__Exercise__: Your copy must hold all of the data below, unchanged and without images.

== Records to use ==

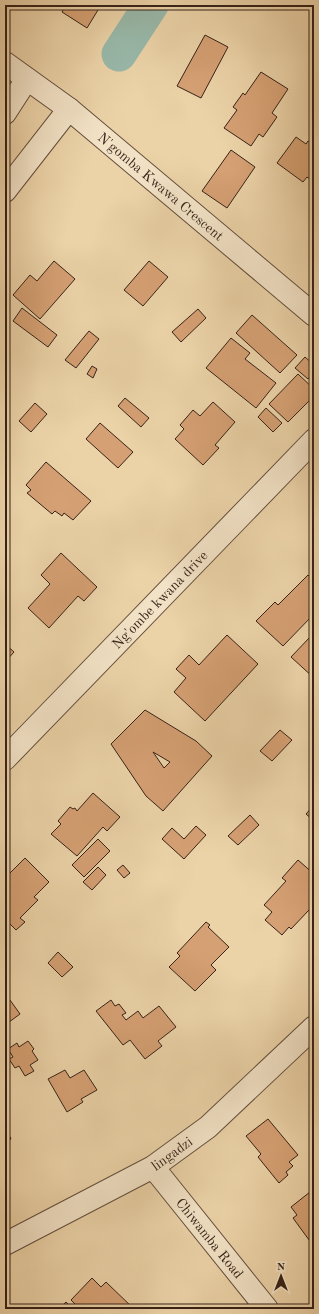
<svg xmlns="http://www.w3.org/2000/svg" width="319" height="1314" font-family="'Old Standard TT',serif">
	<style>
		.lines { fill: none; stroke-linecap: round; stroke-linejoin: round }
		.river { stroke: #98b8a9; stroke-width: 35 }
		.building { fill: #d5a073; stroke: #372218; fill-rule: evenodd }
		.minor-casing { stroke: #644e3c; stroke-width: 24 }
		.minor { stroke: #f2e2c6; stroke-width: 22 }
		.labels { text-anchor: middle; stroke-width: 3.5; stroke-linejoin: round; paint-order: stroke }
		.street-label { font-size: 14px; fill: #372218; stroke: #f2e2c6 }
	</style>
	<rect width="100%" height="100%" fill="#ebd2a7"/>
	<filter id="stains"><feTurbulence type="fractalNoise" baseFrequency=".005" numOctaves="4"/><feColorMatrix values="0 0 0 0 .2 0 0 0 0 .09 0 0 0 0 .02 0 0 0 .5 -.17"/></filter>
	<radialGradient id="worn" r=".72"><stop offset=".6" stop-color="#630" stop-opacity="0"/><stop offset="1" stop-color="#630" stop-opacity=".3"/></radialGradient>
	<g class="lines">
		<polyline class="river" points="119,54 151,5"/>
	</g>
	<g class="building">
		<polygon points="66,5 101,5 87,28 62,12"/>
		<polygon points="205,35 228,47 201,98 177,86"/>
		<polygon points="261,72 288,89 272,113 277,117 263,137 259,134 251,146 224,128 237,110 233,107 243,93 245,95"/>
		<polygon points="296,137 306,144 308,141 314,144 314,182 307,177 303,182 277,163"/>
		<polygon points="231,150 255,167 227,208 202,191"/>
		<polygon points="54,261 75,279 40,319 13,295 30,275 37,281"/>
		<polygon points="149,261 168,277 143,306 124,290"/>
		<polygon points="22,308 57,335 48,347 13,321"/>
		<polygon points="198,309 206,318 181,342 172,332"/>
		<polygon points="252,315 297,355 280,373 236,333"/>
		<polygon points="89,331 99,339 76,368 65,360"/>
		<polygon points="231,338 250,353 245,359 276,383 256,408 206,368"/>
		<polygon points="305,357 314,365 314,372 308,379 295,368"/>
		<polygon points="92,366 97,369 93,378 87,374"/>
		<polygon points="298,374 314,389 314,396 288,422 269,404"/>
		<polygon points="125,398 149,418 141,427 118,406"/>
		<polygon points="213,402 235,422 215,445 219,448 203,465 175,439 184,429 180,425 193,410 200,416"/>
		<polygon points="35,403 47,414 31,432 19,421"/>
		<polygon points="266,408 282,423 273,432 258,417"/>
		<polygon points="100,423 133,452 118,468 86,439"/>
		<polygon points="46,462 91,501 73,520 64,513 62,516 55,511 52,514 27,493 31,490 26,485"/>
		<polygon points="61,553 97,587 84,601 78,596 49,628 28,608 50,584 41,575"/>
		<polygon points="308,575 314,581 314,614 283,646 256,621 275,602 278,605"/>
		<polygon points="227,635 258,664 205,721 174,692 186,678 176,669 189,655 199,665"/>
		<polygon points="311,636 314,639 314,678 291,657"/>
		<polygon points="5,644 14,652 5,662"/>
		<path d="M145,710L196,741L212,756L163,811L146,796L111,744ZM153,752L170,762L164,768Z"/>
		<polygon points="280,730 292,740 272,761 260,751"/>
		<polygon points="93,793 120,817 107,831 103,827 77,856 51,834 61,824 58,821 70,807 73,809 75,808 77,811"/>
		<polygon points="314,805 314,821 306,814"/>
		<polygon points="250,815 259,825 238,845 228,836"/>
		<polygon points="196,826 206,835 184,859 162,839 172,828 184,839"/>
		<polygon points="98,839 110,851 84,877 72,865"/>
		<polygon points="25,858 49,882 34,897 38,900 20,918 25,922 16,930 5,919 5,878"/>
		<polygon points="298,860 314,874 314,911 312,913 309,910 291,929 289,927 282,935 265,920 272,912 264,905 286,881 282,878"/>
		<polygon points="123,865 130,873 124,878 117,870"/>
		<polygon points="98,867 106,875 92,890 83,882"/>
		<polygon points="206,922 210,925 208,927 229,947 211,965 216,970 195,991 169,967 180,956 177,953"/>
		<polygon points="58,952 73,967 62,977 48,963"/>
		<polygon points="5,993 20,1014 5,1025"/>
		<polygon points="111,1000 115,1006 119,1004 126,1013 122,1015 126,1020 138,1011 143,1018 159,1006 176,1027 158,1041 162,1046 145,1059 130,1040 123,1045 96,1011"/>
		<polygon points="28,1041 34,1049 32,1051 38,1060 30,1065 34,1071 25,1076 19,1066 15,1068 9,1059 13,1057 8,1049 17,1043 19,1047"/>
		<polygon points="65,1070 70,1078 84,1070 97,1090 81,1099 83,1102 67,1112 48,1079"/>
		<polygon points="268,1119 298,1155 289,1162 293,1166 286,1172 288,1175 279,1183 258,1157 261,1154 246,1136"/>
		<polygon points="5,1127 11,1139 5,1142"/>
		<polygon points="310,1192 314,1197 314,1243 312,1244 293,1218 297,1215 291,1207"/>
		<polygon points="92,1278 101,1287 106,1282 134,1309 80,1309 71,1300"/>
		<polygon points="66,1302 73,1309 59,1309"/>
	</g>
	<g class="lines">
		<g class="minor-casing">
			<g id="minor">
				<path id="s1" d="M5,63L69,109L314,315"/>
				<polyline points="5,113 27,79"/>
				<polyline points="5,191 69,109"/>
				<path id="s2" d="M5,759L314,440"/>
				<path id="s3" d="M153,1167L267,1309"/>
				<path id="s4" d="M5,1244L153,1167L208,1127L314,1027"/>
			</g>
		</g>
		<use href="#minor" class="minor"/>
	</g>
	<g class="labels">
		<g class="street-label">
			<text dy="5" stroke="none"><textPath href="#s1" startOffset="199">N'gomba Kwawa Crescent</textPath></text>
			<text dy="5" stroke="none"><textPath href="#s2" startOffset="222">Ng'ombe kwana drive</textPath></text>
			<text dy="5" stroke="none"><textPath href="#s4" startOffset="190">lingadzi</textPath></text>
			<text dy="5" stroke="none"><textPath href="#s3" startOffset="91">Chiwamba Road</textPath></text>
		</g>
	</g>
	<rect width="319" height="1314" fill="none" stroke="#ebd2a7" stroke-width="20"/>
	<rect x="6" y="6" width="307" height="1302" fill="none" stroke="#372218" stroke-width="2"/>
	<rect x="10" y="10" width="299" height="1294" fill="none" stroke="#372218"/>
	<g transform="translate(281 1276)" stroke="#f2e2c6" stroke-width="3" paint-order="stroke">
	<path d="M0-3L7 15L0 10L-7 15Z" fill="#372218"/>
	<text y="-6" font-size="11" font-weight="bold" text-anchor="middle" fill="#372218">N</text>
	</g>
	<rect width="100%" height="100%" filter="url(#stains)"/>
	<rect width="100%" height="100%" fill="url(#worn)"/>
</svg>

===

__Your solution__:
<svg xmlns="http://www.w3.org/2000/svg" width="319" height="1314" font-family="'Old Standard TT',serif">
	<style>
		.lines { fill: none; stroke-linecap: round; stroke-linejoin: round }
		.river { stroke: #98b8a9; stroke-width: 35 }
		.building { fill: #d5a073; stroke: #372218; fill-rule: evenodd }
		.minor-casing { stroke: #644e3c; stroke-width: 24 }
		.minor { stroke: #f2e2c6; stroke-width: 22 }
		.labels { text-anchor: middle; stroke-width: 3.5; stroke-linejoin: round; paint-order: stroke }
		.street-label { font-size: 14px; fill: #372218; stroke: #f2e2c6 }
	</style>
	<rect width="100%" height="100%" fill="#ebd2a7"/>
	<filter id="stains"><feTurbulence type="fractalNoise" baseFrequency=".005" numOctaves="4"/><feColorMatrix values="0 0 0 0 .2 0 0 0 0 .09 0 0 0 0 .02 0 0 0 .5 -.17"/></filter>
	<radialGradient id="worn" r=".72"><stop offset=".6" stop-color="#630" stop-opacity="0"/><stop offset="1" stop-color="#630" stop-opacity=".3"/></radialGradient>
	<g class="lines">
		<polyline class="river" points="119,54 151,5"/>
	</g>
	<g class="building">
		<polygon points="66,5 101,5 87,28 62,12"/>
		<polygon points="205,35 228,47 201,98 177,86"/>
		<polygon points="261,72 288,89 272,113 277,117 263,137 259,134 251,146 224,128 237,110 233,107 243,93 245,95"/>
		<polygon points="296,137 306,144 308,141 314,144 314,182 307,177 303,182 277,163"/>
		<polygon points="231,150 255,167 227,208 202,191"/>
		<polygon points="54,261 75,279 40,319 13,295 30,275 37,281"/>
		<polygon points="149,261 168,277 143,306 124,290"/>
		<polygon points="22,308 57,335 48,347 13,321"/>
		<polygon points="198,309 206,318 181,342 172,332"/>
		<polygon points="252,315 297,355 280,373 236,333"/>
		<polygon points="89,331 99,339 76,368 65,360"/>
		<polygon points="231,338 250,353 245,359 276,383 256,408 206,368"/>
		<polygon points="305,357 314,365 314,372 308,379 295,368"/>
		<polygon points="92,366 97,369 93,378 87,374"/>
		<polygon points="298,374 314,389 314,396 288,422 269,404"/>
		<polygon points="125,398 149,418 141,427 118,406"/>
		<polygon points="213,402 235,422 215,445 219,448 203,465 175,439 184,429 180,425 193,410 200,416"/>
		<polygon points="35,403 47,414 31,432 19,421"/>
		<polygon points="266,408 282,423 273,432 258,417"/>
		<polygon points="100,423 133,452 118,468 86,439"/>
		<polygon points="46,462 91,501 73,520 64,513 62,516 55,511 52,514 27,493 31,490 26,485"/>
		<polygon points="61,553 97,587 84,601 78,596 49,628 28,608 50,584 41,575"/>
		<polygon points="308,575 314,581 314,614 283,646 256,621 275,602 278,605"/>
		<polygon points="227,635 258,664 205,721 174,692 186,678 176,669 189,655 199,665"/>
		<polygon points="311,636 314,639 314,678 291,657"/>
		<polygon points="5,644 14,652 5,662"/>
		<path d="M145,710L196,741L212,756L163,811L146,796L111,744ZM153,752L170,762L164,768Z"/>
		<polygon points="280,730 292,740 272,761 260,751"/>
		<polygon points="93,793 120,817 107,831 103,827 77,856 51,834 61,824 58,821 70,807 73,809 75,808 77,811"/>
		<polygon points="314,805 314,821 306,814"/>
		<polygon points="250,815 259,825 238,845 228,836"/>
		<polygon points="196,826 206,835 184,859 162,839 172,828 184,839"/>
		<polygon points="98,839 110,851 84,877 72,865"/>
		<polygon points="25,858 49,882 34,897 38,900 20,918 25,922 16,930 5,919 5,878"/>
		<polygon points="298,860 314,874 314,911 312,913 309,910 291,929 289,927 282,935 265,920 272,912 264,905 286,881 282,878"/>
		<polygon points="123,865 130,873 124,878 117,870"/>
		<polygon points="98,867 106,875 92,890 83,882"/>
		<polygon points="206,922 210,925 208,927 229,947 211,965 216,970 195,991 169,967 180,956 177,953"/>
		<polygon points="58,952 73,967 62,977 48,963"/>
		<polygon points="5,993 20,1014 5,1025"/>
		<polygon points="111,1000 115,1006 119,1004 126,1013 122,1015 126,1020 138,1011 143,1018 159,1006 176,1027 158,1041 162,1046 145,1059 130,1040 123,1045 96,1011"/>
		<polygon points="28,1041 34,1049 32,1051 38,1060 30,1065 34,1071 25,1076 19,1066 15,1068 9,1059 13,1057 8,1049 17,1043 19,1047"/>
		<polygon points="65,1070 70,1078 84,1070 97,1090 81,1099 83,1102 67,1112 48,1079"/>
		<polygon points="268,1119 298,1155 289,1162 293,1166 286,1172 288,1175 279,1183 258,1157 261,1154 246,1136"/>
		<polygon points="5,1127 11,1139 5,1142"/>
		<polygon points="310,1192 314,1197 314,1243 312,1244 293,1218 297,1215 291,1207"/>
		<polygon points="92,1278 101,1287 106,1282 134,1309 80,1309 71,1300"/>
		<polygon points="66,1302 73,1309 59,1309"/>
	</g>
	<g class="lines">
		<g class="minor-casing">
			<g id="minor">
				<path id="s1" d="M5,63L69,109L314,315"/>
				<polyline points="5,113 27,79"/>
				<polyline points="5,191 69,109"/>
				<path id="s2" d="M5,759L314,440"/>
				<path id="s3" d="M153,1167L267,1309"/>
				<path id="s4" d="M5,1244L153,1167L208,1127L314,1027"/>
			</g>
		</g>
		<use href="#minor" class="minor"/>
	</g>
	<g class="labels">
		<g class="street-label">
			<text dy="5" stroke="none"><textPath href="#s1" startOffset="199">N'gomba Kwawa Crescent</textPath></text>
			<text dy="5" stroke="none"><textPath href="#s2" startOffset="222">Ng'ombe kwana drive</textPath></text>
			<text dy="5" stroke="none"><textPath href="#s4" startOffset="190">lingadzi</textPath></text>
			<text dy="5" stroke="none"><textPath href="#s3" startOffset="91">Chiwamba Road</textPath></text>
		</g>
	</g>
	<rect width="319" height="1314" fill="none" stroke="#ebd2a7" stroke-width="20"/>
	<rect x="6" y="6" width="307" height="1302" fill="none" stroke="#372218" stroke-width="2"/>
	<rect x="10" y="10" width="299" height="1294" fill="none" stroke="#372218"/>
	<g transform="translate(281 1276)" stroke="#f2e2c6" stroke-width="3" paint-order="stroke">
	<path d="M0-3L7 15L0 10L-7 15Z" fill="#372218"/>
	<text y="-6" font-size="11" font-weight="bold" text-anchor="middle" fill="#372218">N</text>
	</g>
	<rect width="100%" height="100%" filter="url(#stains)"/>
	<rect width="100%" height="100%" fill="url(#worn)"/>
</svg>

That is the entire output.